Generalmente, las que aspiran al compromiso son las mujeres, y esto podría explicarse en parte por la química cerebral. Según la estadounidense Helen Fisher, autora del libro Why we love, la actividad sexual estimula la producción de, entre otras sustancias, la dopamina, que en las mujeres produce la sensación de “enamoramiento” y queda más asociada a la necesidad de apego. El riesgo se da en los casos en que uno de los dos se enamora y aparece el sufrimiento, ante la imposibilidad de ver crecer el vínculo.

“No hay antídoto contra este tipo de dolor”, explica Kohen. “Lo único que puede hacerse es ser precavido, sobre todo si una de las partes se está enganchando y advierte que la otra no corresponderá con el mismo grado de interés”.

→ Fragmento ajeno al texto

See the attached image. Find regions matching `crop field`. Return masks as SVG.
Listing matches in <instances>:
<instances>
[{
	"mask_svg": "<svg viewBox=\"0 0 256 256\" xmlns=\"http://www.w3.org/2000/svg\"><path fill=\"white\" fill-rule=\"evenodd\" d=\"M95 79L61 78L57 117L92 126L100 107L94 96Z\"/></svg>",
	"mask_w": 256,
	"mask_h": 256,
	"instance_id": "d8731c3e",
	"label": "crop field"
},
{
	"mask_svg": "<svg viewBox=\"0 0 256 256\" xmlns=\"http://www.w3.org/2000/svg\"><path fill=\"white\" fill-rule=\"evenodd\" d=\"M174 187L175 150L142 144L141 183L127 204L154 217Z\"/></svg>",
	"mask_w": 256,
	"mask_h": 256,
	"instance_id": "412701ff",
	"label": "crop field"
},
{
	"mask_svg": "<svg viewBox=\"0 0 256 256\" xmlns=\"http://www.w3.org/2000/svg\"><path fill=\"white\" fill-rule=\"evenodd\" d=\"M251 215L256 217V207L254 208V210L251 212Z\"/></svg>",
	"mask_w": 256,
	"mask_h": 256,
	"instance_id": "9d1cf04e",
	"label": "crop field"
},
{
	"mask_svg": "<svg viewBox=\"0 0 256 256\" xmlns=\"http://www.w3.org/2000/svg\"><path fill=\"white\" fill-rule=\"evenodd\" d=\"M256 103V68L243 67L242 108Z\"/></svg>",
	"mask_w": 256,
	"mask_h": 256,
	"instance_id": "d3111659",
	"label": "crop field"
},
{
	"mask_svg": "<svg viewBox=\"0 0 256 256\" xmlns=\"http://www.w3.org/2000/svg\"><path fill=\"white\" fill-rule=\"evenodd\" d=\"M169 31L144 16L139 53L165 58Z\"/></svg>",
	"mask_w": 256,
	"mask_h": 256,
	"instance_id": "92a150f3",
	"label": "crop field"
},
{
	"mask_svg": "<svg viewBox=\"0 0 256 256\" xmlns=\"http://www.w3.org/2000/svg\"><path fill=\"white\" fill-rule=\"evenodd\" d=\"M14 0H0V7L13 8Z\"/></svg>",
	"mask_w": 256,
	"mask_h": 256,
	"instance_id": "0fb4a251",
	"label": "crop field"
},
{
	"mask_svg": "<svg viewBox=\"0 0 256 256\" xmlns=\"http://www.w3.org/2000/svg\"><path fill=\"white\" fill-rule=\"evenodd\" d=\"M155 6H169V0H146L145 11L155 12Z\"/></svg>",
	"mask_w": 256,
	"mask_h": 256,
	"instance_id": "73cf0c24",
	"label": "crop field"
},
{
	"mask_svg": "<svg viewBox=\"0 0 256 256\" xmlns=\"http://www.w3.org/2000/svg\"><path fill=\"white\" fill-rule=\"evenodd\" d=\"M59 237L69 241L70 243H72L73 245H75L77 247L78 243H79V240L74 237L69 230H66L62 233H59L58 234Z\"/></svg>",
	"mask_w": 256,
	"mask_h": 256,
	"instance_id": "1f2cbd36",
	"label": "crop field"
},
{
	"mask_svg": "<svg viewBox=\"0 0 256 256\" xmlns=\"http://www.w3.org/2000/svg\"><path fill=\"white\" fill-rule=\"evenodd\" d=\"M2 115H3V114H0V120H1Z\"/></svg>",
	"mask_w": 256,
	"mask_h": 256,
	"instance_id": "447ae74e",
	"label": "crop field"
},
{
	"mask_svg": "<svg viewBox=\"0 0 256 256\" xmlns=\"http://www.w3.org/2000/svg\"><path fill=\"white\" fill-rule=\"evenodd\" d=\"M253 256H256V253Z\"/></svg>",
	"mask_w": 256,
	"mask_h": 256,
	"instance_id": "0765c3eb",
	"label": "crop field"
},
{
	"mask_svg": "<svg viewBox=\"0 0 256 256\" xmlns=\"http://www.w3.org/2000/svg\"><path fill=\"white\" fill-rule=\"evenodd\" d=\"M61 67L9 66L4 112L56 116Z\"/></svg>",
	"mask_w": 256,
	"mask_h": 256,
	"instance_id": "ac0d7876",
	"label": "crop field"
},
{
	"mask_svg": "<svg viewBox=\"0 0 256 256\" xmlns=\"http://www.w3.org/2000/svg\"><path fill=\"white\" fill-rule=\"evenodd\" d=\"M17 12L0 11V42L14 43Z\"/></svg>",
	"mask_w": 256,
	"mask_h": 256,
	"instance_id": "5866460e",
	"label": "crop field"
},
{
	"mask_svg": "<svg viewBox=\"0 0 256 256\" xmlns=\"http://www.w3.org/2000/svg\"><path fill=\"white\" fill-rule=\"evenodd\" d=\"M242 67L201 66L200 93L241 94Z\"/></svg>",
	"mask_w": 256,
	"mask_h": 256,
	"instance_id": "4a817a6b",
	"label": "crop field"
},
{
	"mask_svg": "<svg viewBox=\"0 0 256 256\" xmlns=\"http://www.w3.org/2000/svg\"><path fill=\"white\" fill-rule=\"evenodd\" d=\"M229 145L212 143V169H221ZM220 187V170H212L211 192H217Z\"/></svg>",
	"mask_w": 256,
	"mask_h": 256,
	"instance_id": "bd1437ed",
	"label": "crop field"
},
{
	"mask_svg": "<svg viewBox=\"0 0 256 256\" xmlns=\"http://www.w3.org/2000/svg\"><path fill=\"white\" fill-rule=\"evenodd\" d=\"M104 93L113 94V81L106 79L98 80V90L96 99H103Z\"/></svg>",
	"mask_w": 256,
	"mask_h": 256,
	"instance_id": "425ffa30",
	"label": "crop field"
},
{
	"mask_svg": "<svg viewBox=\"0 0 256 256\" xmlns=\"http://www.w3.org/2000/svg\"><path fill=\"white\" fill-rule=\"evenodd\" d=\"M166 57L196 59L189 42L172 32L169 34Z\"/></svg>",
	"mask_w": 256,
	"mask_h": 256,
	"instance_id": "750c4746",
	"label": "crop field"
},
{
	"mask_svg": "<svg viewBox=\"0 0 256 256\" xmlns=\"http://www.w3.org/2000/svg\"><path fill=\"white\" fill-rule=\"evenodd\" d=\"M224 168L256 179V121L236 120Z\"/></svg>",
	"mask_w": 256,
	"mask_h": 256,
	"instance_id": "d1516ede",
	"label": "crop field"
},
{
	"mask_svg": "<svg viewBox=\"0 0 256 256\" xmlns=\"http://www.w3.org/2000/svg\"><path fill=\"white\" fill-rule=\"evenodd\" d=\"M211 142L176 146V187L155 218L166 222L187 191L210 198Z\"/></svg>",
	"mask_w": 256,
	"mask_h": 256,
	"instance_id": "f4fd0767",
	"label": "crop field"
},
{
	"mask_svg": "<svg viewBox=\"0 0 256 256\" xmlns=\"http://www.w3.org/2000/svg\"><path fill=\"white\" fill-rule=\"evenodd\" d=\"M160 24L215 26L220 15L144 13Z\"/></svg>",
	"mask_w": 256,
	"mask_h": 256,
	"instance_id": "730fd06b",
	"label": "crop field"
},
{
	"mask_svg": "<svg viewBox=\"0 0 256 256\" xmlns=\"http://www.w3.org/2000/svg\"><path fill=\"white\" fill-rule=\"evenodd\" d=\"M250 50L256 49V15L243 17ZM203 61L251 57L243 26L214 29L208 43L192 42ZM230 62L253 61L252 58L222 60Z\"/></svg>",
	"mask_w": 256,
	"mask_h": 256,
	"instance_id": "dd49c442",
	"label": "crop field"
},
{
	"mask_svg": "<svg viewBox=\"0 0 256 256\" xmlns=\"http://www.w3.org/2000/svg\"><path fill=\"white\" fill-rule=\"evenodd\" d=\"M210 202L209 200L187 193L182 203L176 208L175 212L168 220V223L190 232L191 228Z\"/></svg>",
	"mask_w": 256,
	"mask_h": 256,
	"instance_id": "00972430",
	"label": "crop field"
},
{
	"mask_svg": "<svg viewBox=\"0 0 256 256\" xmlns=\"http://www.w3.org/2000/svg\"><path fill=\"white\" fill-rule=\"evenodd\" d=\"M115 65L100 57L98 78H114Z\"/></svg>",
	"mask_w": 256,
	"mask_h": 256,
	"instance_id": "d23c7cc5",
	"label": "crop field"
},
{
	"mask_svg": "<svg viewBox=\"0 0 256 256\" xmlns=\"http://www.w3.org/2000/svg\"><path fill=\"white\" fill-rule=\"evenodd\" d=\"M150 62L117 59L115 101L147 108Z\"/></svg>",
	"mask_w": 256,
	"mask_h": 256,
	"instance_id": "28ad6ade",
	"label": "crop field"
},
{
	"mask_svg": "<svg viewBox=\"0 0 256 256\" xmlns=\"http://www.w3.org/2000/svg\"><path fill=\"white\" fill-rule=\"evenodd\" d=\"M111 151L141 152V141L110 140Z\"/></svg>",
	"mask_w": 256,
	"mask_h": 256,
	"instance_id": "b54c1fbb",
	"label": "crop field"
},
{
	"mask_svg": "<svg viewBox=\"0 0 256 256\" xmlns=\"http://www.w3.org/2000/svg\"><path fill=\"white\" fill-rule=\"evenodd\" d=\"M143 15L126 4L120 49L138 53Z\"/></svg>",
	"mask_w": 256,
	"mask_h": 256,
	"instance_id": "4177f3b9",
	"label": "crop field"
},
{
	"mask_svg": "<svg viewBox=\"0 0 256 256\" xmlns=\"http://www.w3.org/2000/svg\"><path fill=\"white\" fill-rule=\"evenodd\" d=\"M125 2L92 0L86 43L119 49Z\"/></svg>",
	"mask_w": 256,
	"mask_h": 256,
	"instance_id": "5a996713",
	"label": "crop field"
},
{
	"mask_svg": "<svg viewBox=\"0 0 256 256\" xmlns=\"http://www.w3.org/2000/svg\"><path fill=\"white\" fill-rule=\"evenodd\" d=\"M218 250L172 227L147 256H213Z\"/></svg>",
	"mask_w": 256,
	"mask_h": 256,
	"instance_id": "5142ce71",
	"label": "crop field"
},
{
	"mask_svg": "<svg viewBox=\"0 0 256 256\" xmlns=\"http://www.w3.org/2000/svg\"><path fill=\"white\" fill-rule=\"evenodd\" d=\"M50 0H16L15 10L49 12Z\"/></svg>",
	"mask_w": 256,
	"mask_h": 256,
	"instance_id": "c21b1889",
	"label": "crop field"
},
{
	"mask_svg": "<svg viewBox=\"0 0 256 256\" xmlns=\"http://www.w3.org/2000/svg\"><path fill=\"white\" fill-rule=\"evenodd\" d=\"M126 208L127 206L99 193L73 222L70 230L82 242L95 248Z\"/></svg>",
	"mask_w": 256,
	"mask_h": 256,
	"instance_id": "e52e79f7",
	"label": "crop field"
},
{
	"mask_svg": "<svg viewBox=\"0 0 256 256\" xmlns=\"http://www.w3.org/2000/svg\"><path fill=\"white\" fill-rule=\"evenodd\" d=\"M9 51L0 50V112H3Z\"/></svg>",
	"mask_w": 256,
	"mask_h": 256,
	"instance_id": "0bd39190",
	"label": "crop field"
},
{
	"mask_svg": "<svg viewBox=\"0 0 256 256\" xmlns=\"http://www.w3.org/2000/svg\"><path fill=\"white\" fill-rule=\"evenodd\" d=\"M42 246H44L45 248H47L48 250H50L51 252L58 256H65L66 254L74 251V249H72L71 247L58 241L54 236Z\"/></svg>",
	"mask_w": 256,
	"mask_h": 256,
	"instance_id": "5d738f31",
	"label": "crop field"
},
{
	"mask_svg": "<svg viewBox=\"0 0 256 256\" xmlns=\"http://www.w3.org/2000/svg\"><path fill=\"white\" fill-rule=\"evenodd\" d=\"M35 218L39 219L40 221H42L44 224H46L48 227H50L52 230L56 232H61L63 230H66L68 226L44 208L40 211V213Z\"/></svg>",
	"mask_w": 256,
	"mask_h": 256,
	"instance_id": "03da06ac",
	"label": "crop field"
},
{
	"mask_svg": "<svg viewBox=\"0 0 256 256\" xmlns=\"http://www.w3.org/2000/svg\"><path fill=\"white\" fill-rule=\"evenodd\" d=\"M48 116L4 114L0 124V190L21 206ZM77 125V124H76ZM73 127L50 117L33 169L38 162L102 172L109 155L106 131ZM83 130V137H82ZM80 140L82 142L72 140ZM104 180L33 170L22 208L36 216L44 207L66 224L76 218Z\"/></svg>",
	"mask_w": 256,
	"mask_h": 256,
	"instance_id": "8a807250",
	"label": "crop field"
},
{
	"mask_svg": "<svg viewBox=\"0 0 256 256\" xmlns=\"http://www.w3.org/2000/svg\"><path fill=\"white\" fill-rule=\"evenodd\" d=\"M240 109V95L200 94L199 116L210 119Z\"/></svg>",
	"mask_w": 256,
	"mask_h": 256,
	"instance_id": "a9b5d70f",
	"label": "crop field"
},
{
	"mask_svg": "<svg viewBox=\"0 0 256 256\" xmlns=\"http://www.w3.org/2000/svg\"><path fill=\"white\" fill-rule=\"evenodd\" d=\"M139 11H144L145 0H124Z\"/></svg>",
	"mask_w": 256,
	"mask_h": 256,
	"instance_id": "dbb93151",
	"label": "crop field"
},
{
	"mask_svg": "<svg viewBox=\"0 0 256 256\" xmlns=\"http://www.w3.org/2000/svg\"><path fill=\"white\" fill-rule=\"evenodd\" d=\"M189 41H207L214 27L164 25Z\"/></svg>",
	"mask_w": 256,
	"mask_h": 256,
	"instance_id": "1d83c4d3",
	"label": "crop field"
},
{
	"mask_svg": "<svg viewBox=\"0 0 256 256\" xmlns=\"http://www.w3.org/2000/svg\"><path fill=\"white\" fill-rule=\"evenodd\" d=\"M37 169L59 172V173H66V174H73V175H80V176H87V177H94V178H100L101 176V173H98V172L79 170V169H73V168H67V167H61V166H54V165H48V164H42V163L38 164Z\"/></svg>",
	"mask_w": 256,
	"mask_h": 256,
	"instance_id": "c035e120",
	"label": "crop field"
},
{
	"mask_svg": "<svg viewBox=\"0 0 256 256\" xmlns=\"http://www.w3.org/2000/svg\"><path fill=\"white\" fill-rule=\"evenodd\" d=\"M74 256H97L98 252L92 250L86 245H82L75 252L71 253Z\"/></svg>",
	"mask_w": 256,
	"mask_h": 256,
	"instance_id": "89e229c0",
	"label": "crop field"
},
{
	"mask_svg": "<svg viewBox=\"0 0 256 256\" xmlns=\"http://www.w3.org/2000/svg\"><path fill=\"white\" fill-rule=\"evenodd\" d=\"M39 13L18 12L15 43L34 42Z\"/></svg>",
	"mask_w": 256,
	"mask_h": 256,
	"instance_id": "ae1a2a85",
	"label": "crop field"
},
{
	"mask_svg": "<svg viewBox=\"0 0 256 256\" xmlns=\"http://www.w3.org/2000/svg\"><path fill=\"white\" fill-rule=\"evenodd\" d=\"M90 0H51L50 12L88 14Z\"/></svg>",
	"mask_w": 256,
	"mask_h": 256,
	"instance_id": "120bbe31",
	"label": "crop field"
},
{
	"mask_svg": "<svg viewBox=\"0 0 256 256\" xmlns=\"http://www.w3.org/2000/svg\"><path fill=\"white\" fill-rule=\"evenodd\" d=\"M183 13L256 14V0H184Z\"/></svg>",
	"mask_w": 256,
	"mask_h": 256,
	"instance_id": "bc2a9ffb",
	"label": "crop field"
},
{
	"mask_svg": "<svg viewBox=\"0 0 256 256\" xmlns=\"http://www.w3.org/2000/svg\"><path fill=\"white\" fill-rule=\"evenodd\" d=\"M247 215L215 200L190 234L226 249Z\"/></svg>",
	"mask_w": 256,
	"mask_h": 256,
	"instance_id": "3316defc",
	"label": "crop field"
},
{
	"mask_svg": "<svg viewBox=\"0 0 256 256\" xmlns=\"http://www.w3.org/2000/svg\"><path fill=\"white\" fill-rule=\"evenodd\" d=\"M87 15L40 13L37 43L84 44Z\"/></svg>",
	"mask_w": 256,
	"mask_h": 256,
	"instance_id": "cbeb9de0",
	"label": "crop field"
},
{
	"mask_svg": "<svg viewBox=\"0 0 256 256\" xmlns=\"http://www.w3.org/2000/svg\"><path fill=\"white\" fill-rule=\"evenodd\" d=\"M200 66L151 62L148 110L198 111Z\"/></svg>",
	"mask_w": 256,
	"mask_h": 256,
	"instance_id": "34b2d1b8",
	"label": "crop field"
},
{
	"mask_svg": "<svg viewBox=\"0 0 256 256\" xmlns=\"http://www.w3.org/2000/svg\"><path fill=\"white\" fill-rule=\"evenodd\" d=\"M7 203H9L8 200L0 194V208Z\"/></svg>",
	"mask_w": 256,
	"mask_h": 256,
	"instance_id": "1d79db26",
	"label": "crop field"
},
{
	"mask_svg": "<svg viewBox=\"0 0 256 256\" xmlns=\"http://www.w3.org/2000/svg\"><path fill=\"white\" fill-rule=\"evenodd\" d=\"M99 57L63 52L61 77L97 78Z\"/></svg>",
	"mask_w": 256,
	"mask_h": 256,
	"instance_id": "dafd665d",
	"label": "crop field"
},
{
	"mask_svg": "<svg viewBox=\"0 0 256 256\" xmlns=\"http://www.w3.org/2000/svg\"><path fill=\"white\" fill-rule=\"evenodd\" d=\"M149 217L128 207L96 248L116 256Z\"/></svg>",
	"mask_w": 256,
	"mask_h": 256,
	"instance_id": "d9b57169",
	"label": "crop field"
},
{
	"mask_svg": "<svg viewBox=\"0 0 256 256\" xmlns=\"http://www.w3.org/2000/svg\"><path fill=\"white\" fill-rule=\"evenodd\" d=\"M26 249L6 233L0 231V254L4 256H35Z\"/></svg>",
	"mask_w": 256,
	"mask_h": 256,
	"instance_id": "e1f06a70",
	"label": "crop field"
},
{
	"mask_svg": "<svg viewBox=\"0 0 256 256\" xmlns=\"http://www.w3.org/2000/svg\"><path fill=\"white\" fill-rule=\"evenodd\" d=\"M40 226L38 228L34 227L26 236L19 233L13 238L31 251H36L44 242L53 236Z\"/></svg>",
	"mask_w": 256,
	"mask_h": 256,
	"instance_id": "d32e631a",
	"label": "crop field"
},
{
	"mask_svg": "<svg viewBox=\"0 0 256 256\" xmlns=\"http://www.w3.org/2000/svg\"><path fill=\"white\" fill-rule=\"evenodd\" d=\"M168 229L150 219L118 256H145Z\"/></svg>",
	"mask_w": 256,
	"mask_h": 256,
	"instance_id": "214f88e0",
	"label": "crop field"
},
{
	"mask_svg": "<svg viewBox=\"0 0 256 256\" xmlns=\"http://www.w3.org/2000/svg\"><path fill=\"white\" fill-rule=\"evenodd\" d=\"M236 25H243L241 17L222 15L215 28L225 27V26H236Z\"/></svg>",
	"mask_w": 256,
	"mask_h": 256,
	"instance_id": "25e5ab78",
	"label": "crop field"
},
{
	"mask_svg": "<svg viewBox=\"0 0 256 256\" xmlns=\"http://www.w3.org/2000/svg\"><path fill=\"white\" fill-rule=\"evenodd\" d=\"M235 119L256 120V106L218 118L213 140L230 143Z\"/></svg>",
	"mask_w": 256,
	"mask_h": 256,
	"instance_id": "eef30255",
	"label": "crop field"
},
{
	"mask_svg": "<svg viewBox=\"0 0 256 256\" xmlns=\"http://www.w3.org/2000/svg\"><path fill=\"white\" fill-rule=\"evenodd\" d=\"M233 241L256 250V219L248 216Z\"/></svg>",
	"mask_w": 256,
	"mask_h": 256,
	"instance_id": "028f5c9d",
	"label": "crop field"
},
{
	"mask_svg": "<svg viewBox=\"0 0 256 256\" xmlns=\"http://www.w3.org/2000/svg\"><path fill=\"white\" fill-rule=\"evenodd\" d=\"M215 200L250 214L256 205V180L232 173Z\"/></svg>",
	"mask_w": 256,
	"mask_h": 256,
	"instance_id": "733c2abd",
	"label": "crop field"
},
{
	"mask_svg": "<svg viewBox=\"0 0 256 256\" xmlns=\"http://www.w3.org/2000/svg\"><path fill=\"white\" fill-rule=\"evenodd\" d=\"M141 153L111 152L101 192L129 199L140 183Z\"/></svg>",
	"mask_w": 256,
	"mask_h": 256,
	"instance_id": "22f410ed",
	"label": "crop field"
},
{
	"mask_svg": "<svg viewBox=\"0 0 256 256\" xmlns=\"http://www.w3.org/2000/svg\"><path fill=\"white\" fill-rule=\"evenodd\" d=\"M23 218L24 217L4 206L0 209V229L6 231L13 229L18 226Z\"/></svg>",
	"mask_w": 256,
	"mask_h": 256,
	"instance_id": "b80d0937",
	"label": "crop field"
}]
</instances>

“Después de divorciarme estuve cuatro años sin pareja estable en ese tiempo, y tuve numerosas relaciones casuales con amigos y conocidos a los que encontraba en una aplicación de esas para conocer gente”, cuenta Tamara R., que aportó su testimonio.  “Lo que más disfruté fue la posibilidad de salir y divertirme, de conocer hombres con los que conversé largamente y llegué a divertirme mucho, pero también me pasó de enamorarme unas cuantas veces y no entender por qué algunos de ellos no accedían a tener una relación tradicional. Finalmente, me enamoré de un chico que también se enamoró de mí, nos pusimos en pareja y me di cuenta de que ese es el estado ideal para mí, por supuesto que cuando la cosa funciona realmente, y no cuando se trata de una imposición del otro ni de algo que yo podría haber hecho más por miedo a estar sola que por una decisión feliz para mi vida”.

Quienes ven en estos vínculos “la mitad vacía del vaso”, suelen argumentar que las relaciones casuales acarrean más sufrimientos que los noviazgos que fracasan. Quienes en cambio priorizan sus ventajas, argumentan que hay más posibilidades de ser feliz de a dos, construir vínculos basados en la honestidad y la satisfacción real y menos temor a la soledad. Lo más saludable parece ser que cada uno haga su elección en función de lo que le da mayor satisfacción y seguridad emocional. Las posibilidades se amplían, pero siempre existe la posibilidad de defender una posición personal, más allá de las modas.